## Data rows
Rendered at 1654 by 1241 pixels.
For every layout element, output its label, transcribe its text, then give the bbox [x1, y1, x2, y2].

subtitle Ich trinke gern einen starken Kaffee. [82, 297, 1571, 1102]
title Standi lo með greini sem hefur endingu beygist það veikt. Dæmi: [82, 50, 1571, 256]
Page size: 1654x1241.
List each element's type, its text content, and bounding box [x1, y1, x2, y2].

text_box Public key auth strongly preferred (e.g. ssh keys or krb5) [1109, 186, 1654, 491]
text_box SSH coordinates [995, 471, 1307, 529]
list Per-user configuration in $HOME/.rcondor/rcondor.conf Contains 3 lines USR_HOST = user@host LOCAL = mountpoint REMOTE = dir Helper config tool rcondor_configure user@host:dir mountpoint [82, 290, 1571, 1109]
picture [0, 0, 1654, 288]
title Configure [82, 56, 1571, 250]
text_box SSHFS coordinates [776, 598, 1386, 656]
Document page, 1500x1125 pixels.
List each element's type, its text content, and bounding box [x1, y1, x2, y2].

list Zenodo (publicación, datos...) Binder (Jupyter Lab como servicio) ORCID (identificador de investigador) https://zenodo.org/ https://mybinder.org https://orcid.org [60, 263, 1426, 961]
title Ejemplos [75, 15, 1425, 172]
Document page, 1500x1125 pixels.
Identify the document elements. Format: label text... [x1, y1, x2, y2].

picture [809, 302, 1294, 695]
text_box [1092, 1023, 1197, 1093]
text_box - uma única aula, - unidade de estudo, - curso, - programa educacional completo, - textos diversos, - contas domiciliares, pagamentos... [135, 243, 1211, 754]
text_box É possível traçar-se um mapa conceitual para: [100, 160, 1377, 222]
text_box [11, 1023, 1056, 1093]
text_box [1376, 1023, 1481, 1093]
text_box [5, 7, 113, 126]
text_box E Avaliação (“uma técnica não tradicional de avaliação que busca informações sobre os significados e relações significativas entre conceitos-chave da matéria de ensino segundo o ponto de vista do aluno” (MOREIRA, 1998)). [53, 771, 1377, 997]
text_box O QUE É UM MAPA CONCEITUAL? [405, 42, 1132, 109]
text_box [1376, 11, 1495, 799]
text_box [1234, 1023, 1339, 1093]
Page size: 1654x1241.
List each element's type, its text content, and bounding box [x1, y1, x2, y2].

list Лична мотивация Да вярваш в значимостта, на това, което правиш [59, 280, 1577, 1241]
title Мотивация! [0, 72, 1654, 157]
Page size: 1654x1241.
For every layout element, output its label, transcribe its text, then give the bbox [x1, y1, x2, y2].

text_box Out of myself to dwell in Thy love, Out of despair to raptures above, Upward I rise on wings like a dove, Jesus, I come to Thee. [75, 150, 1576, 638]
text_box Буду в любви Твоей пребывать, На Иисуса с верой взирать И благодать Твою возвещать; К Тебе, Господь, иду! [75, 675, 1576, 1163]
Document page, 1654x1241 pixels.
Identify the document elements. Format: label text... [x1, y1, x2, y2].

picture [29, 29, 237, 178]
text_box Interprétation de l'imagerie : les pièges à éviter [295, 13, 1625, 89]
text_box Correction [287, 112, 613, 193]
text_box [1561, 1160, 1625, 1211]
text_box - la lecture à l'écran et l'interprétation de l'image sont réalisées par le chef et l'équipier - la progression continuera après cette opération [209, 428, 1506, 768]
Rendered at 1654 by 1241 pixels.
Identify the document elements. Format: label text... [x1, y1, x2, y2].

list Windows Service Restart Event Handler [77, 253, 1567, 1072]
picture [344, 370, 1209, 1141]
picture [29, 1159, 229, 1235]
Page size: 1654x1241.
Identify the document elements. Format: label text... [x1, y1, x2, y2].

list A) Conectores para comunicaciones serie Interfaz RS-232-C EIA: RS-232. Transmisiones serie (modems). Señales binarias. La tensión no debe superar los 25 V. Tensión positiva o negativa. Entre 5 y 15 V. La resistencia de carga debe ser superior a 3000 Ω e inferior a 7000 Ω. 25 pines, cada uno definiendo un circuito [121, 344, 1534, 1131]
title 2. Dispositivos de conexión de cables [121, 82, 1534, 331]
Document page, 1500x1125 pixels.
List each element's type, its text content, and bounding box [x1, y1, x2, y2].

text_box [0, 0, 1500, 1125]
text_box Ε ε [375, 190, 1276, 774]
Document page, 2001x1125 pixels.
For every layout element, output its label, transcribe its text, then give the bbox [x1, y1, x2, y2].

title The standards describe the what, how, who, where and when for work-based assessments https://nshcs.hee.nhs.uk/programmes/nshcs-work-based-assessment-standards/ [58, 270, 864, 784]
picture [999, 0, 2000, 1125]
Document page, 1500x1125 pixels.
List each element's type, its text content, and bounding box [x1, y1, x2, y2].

## What to do
Print everything in the listing above verbatim, from the line containing "Document page, 2001x1125 pixels." down to the end of the listing, including both of those lines.

## Answer to this problem
Document page, 2001x1125 pixels.
For every layout element, output its label, transcribe its text, then give the bbox [x1, y1, x2, y2].

title The standards describe the what, how, who, where and when for work-based assessments https://nshcs.hee.nhs.uk/programmes/nshcs-work-based-assessment-standards/ [58, 270, 864, 784]
picture [999, 0, 2000, 1125]
Document page, 1500x1125 pixels.
List each element's type, its text content, and bounding box [x1, y1, x2, y2].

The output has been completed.